Could the entries below be transcribed word for word, with the pictures omitted?

--- Supplied material Enclosed Below ---

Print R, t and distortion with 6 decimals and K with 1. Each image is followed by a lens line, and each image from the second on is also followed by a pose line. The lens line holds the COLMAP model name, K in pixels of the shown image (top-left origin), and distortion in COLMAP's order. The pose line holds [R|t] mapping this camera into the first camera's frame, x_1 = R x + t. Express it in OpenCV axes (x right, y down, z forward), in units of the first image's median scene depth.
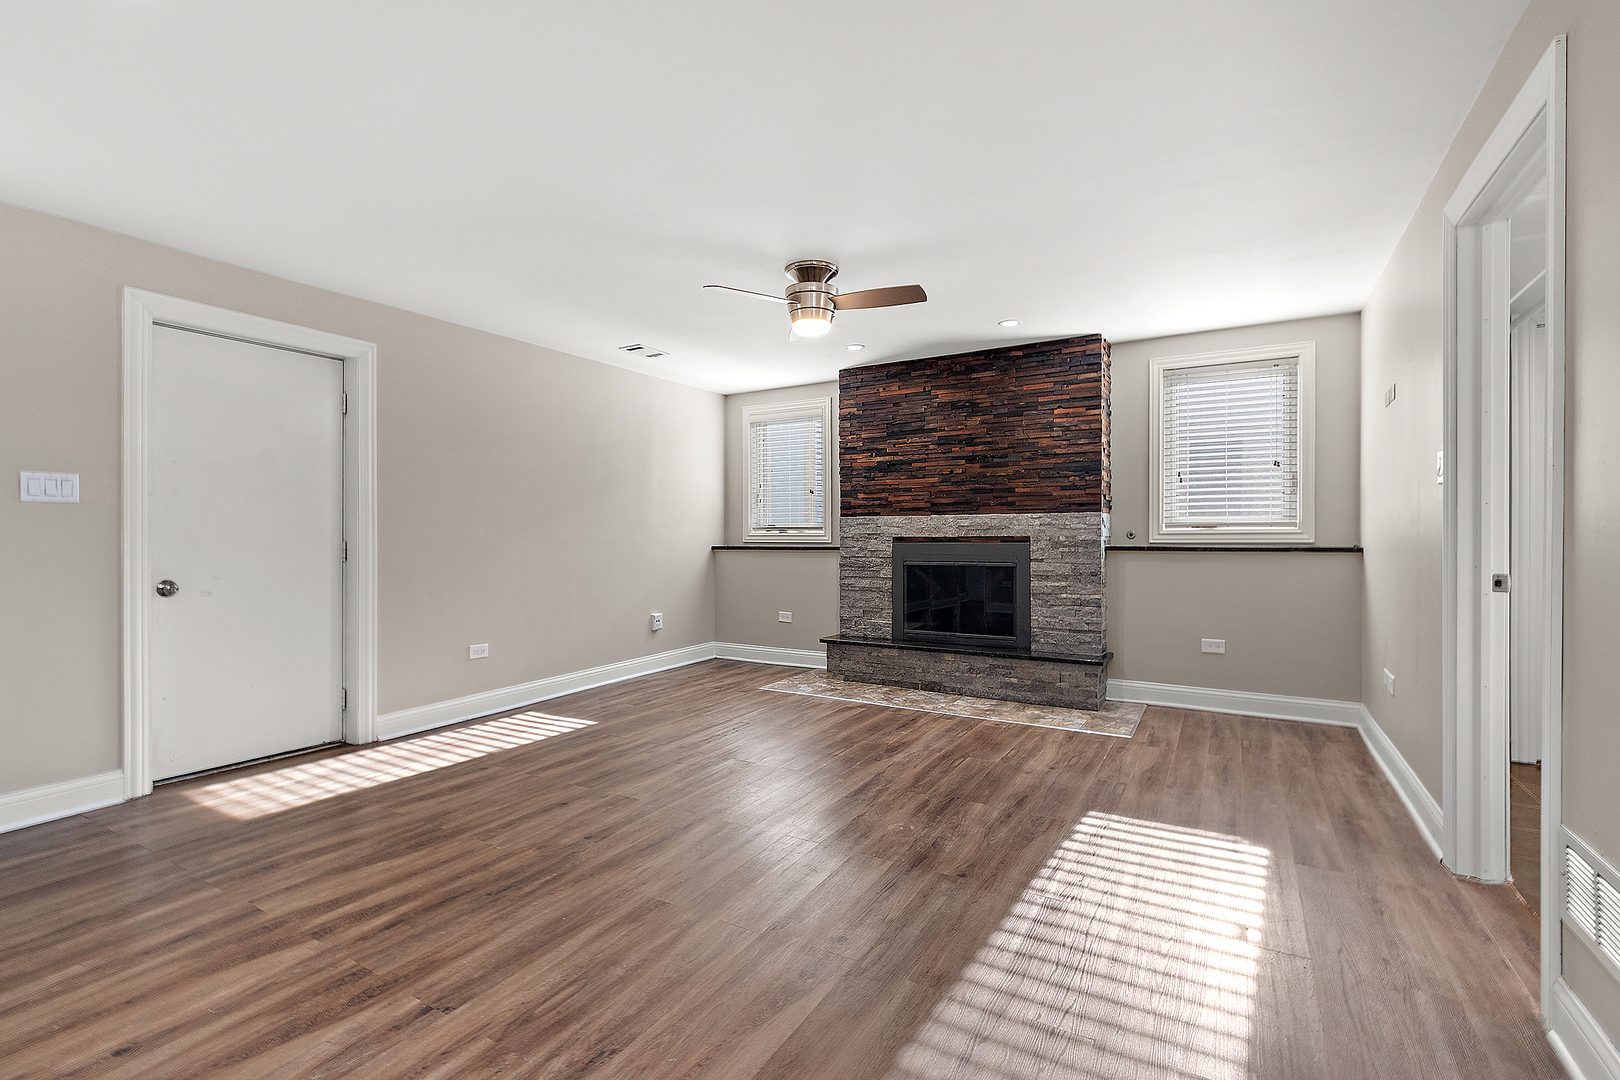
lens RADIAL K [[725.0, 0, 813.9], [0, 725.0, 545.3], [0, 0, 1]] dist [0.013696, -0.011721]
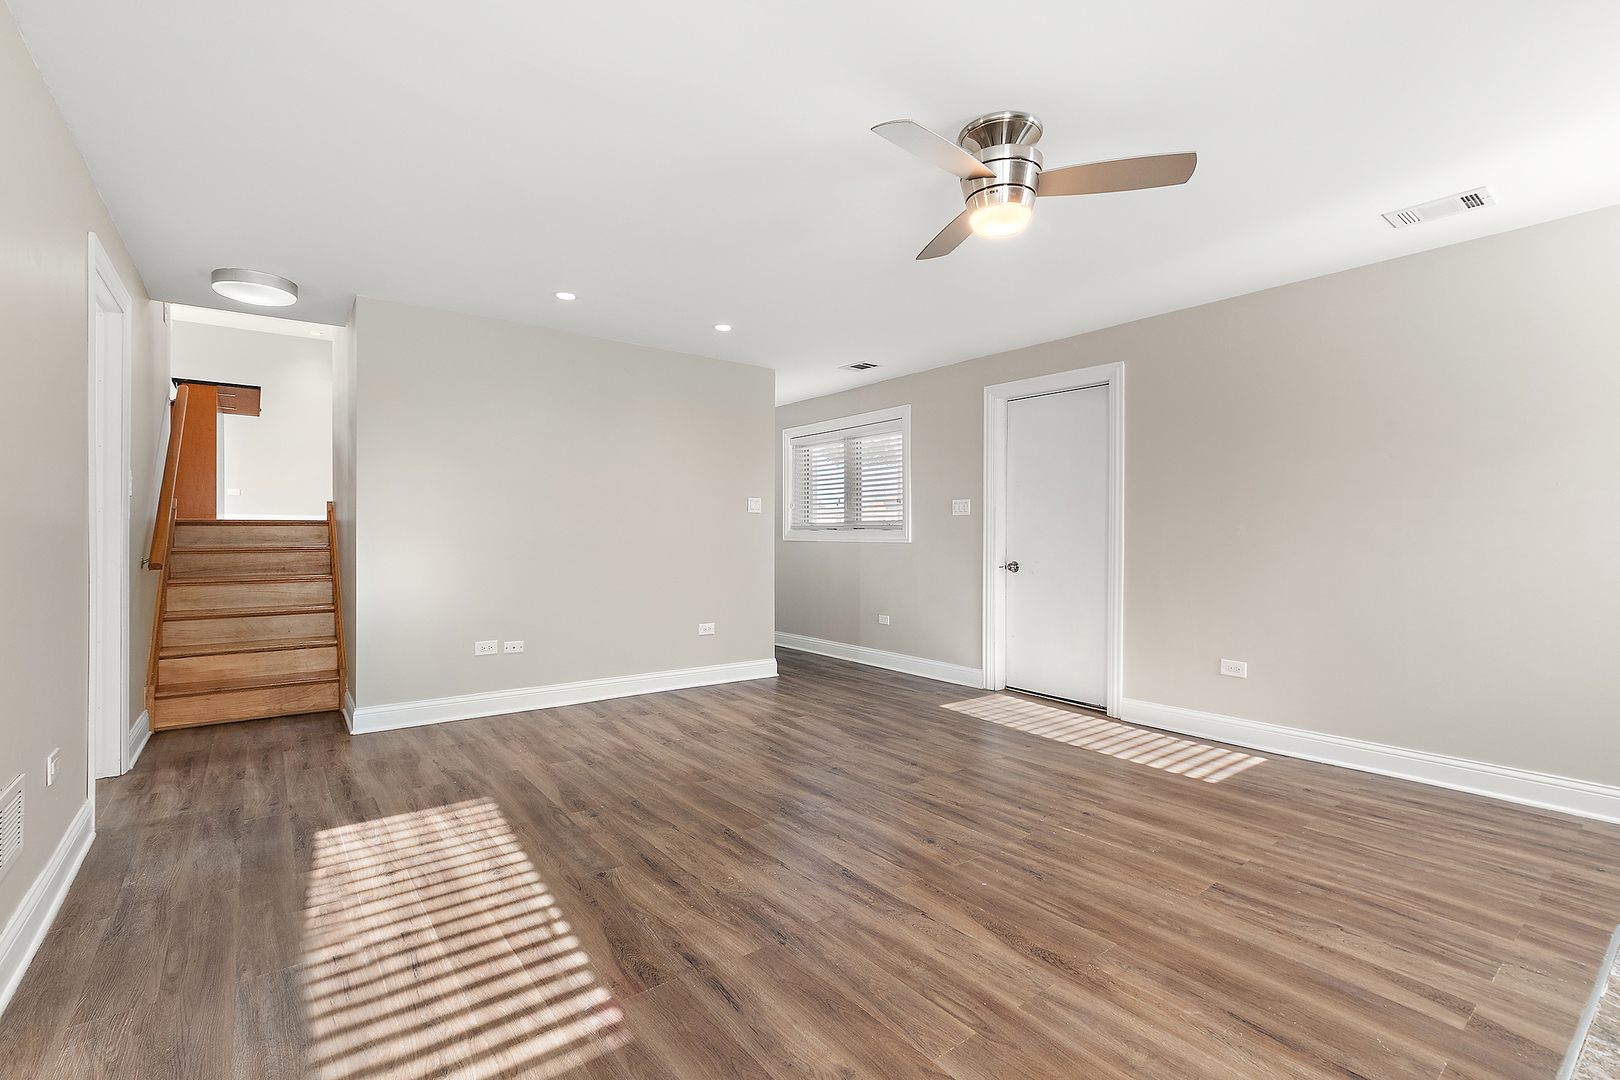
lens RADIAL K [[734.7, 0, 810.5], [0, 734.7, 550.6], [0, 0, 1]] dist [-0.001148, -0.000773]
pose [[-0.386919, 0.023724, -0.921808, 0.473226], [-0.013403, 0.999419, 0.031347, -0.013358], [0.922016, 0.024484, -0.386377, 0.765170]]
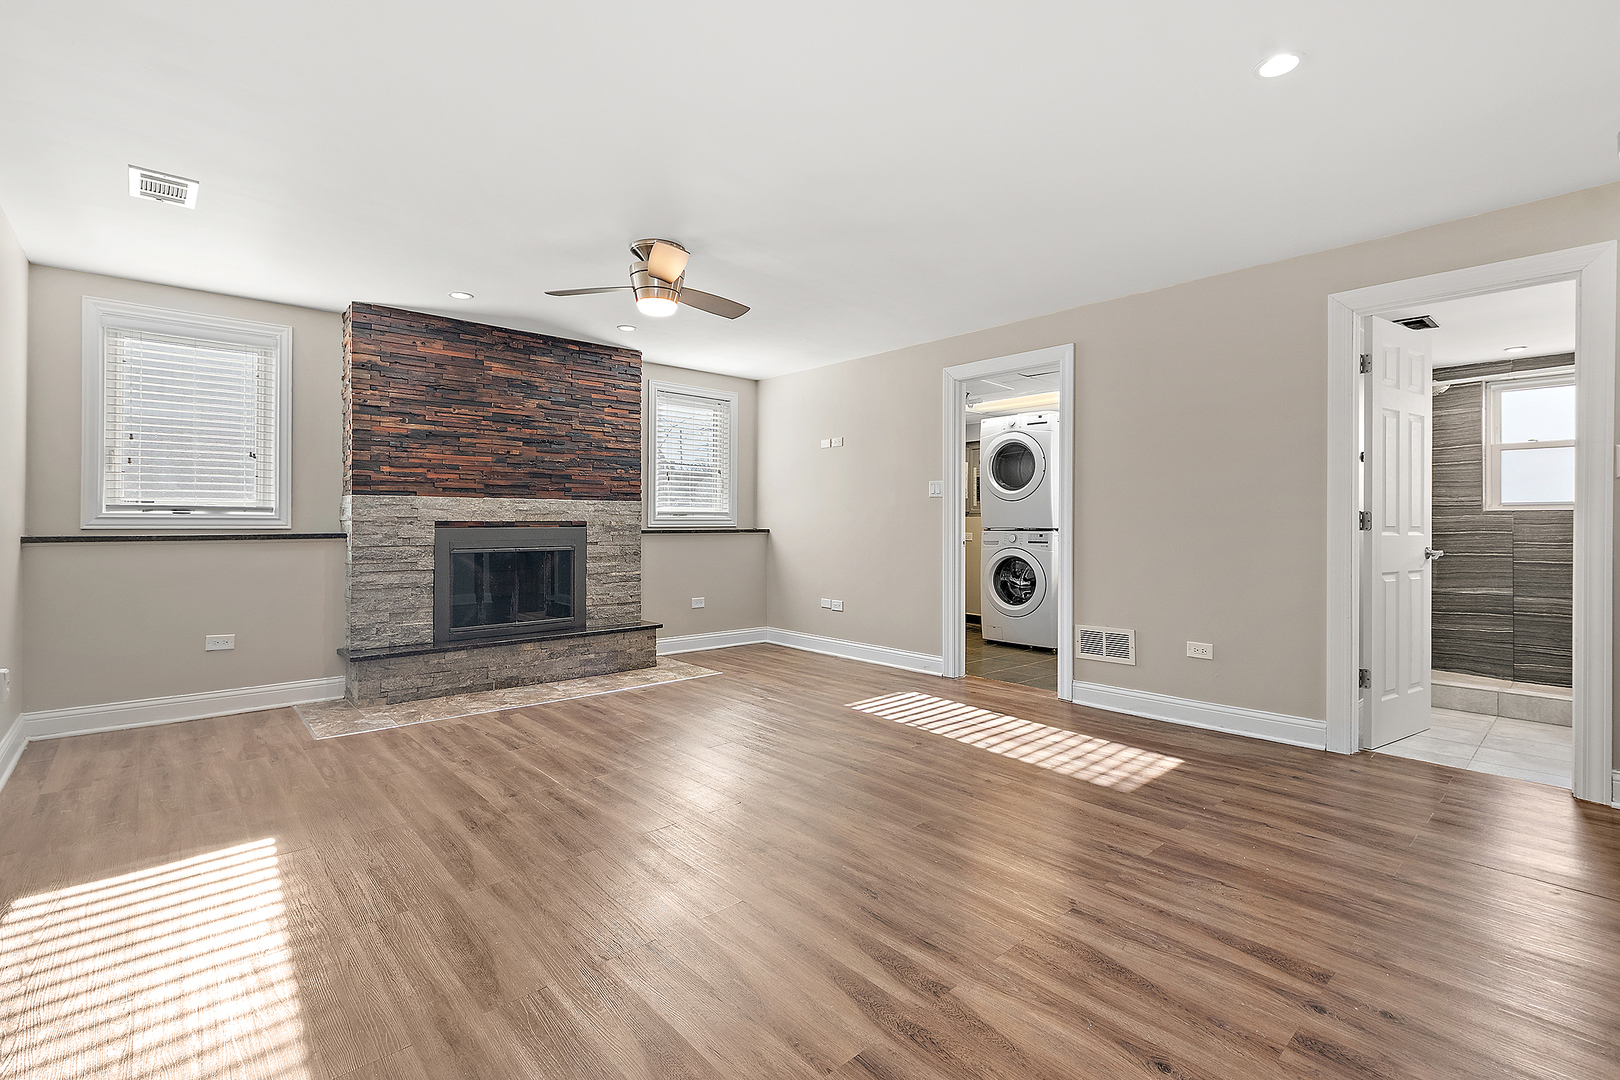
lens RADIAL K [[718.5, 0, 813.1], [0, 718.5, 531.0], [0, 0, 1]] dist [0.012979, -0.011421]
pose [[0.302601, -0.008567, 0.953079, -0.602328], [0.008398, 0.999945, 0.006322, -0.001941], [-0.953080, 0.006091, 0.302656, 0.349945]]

--- End of Enclosed Supplied material ---

Answer below:
Print R, t and distortion with 6 decimals and K with 1. Each image is followed by a lens line, and each image from the second on is also followed by a pose line. The lens line holds the COLMAP model name, K in pixels of the shown image (top-left origin), and distortion in COLMAP's order. The pose line holds [R|t] mapping this camera into the first camera's frame, x_1 = R x + t. Express it in OpenCV axes (x right, y down, z forward), in units of the first image's median scene depth.
lens RADIAL K [[725.0, 0, 813.9], [0, 725.0, 545.3], [0, 0, 1]] dist [0.013696, -0.011721]
lens RADIAL K [[734.7, 0, 810.5], [0, 734.7, 550.6], [0, 0, 1]] dist [-0.001148, -0.000773]
pose [[-0.386919, 0.023724, -0.921808, 0.473226], [-0.013403, 0.999419, 0.031347, -0.013358], [0.922016, 0.024484, -0.386377, 0.765170]]
lens RADIAL K [[718.5, 0, 813.1], [0, 718.5, 531.0], [0, 0, 1]] dist [0.012979, -0.011421]
pose [[0.302601, -0.008567, 0.953079, -0.602328], [0.008398, 0.999945, 0.006322, -0.001941], [-0.953080, 0.006091, 0.302656, 0.349945]]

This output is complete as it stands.